NYS Senator Robert Jackson who introduced the Death Gamble bill last year, also criticized the governor for denying much-deserved death gamble benefits to Westchester County Corrections.
“Rather than individually assess the merits of this bill, the Governor made a dubious argument that it would cost too much to fund all the civil service and pension related bills in the veto message and thus unilaterally denied a much-deserved death gamble benefit to public sector workers employed by Westchester County,” the senator’s chief of staff, Johanna Garcia, said. “Senator Jackson will be reintroducing this bill next year and will urge his colleagues in the Senate to pass the bill once again.”

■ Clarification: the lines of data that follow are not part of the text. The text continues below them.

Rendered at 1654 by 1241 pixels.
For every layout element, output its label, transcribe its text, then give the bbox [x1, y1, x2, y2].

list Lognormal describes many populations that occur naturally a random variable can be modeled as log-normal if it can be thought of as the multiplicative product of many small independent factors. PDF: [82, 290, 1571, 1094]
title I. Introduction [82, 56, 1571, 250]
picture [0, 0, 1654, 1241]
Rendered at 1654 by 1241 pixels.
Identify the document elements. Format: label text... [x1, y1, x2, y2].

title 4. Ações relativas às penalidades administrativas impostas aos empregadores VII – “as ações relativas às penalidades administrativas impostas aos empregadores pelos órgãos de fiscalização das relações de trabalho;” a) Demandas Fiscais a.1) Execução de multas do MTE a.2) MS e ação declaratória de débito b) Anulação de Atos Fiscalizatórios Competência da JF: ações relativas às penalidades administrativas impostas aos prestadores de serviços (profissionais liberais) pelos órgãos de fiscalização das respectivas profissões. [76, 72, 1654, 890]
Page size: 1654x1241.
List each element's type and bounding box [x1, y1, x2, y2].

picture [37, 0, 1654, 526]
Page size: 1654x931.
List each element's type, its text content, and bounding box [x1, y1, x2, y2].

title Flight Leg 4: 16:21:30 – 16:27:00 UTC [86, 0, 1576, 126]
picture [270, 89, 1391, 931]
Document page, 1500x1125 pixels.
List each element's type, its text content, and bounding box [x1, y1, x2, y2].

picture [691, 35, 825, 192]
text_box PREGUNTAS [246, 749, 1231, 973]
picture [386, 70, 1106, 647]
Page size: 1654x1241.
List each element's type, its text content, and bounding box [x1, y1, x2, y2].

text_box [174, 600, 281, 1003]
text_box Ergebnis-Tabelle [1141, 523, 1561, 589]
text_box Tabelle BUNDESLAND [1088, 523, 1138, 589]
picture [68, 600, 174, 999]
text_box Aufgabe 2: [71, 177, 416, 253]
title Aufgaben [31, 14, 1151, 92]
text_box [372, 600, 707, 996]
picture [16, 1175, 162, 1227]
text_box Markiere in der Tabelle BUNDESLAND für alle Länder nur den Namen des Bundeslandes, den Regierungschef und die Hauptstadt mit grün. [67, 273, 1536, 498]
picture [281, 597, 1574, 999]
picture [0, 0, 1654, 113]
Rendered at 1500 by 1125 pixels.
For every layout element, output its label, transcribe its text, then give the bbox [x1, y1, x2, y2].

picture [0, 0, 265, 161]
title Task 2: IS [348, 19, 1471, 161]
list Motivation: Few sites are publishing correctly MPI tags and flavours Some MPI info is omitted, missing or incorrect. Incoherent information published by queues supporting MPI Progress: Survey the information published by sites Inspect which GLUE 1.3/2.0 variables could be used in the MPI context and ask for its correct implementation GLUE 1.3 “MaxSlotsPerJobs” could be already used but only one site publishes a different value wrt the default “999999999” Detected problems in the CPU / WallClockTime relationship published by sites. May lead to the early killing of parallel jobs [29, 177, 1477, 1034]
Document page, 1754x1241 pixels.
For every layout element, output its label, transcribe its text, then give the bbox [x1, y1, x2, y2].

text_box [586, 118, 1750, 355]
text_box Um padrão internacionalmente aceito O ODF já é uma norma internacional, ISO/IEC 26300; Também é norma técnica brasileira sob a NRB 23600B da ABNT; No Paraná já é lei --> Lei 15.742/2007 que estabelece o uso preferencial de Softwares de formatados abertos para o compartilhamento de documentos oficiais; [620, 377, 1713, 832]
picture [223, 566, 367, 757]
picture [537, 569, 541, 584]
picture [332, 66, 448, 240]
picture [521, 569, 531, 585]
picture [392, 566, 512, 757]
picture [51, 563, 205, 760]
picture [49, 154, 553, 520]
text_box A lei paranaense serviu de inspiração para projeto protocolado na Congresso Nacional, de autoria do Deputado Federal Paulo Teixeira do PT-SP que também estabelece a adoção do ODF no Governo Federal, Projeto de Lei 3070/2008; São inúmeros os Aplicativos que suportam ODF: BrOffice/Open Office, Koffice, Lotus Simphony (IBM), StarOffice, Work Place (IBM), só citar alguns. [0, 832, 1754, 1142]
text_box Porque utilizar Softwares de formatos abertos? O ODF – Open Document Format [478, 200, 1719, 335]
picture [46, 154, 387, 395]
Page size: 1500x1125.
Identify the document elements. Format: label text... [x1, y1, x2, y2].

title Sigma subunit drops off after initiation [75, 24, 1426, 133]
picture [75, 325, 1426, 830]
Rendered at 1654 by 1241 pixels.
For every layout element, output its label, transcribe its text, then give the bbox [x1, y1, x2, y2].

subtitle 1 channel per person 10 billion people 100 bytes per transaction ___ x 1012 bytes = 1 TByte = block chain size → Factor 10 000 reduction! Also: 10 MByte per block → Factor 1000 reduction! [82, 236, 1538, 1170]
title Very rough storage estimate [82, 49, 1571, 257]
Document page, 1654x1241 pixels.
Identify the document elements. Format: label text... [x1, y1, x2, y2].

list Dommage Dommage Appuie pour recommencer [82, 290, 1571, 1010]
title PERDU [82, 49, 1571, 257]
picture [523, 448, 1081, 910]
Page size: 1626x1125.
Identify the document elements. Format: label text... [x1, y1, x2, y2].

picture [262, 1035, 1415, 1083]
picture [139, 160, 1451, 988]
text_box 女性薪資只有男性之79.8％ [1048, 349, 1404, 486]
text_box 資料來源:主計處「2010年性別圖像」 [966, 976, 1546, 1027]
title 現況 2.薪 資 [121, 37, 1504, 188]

To get further clarification on the matter I reached out to BW Publisher Damon K. Jones who is a Westchester Correction Officer with 33 years on the job, I will let his words take us out.
Unfortunately, the Governor has chosen to follow the rhetoric that the lives of Correction Officers and their families are not important. Every workday a Correction Officer can be exposed to HIV, TB, saliva, urine, feces, blood, vomit, semen, Staphylococcus infections, and others such as MRSA, H1N1, Hepatitis, and now COVID, which has taken the lives of many Correction Officers throughout the state.
Even with Health Safety precautions, there is a time that an officer can be exposed to these dangerous diseases that can put danger to their family and the community where they live. With all these risks, they still dawn the uniform of Justice, go to work, and stay the extra hours when needed to keep our jails safe for the citizens we serve. But the question is, what politician cares?
The people who work inside prisons are primarily responsible for the environment created behind the walls. Although corrections staff may not dictate standards and policies, they must interpret them and put them into practice. This takes its toll.
Corrections officers who work inside these facilities for 40 or more hours per week over 20 or more years are also subject to the restrictive nature of prison and the adverse effects that have on mental health. The life span of a Correction Officer is only 58, and many of us die of heart disease.
Researchers have only recently begun examining the psychosocial impact of prison work on corrections officers. Still, early studies show that officers have PTSD and commit suicide at rates much higher than law enforcement staff in other agencies and those in the military.
We monitor and keep safe the ones that society dont want in their community. Still, Democrats have legislated more laws to protect an inmate than the Correction Officer sworn to their safety.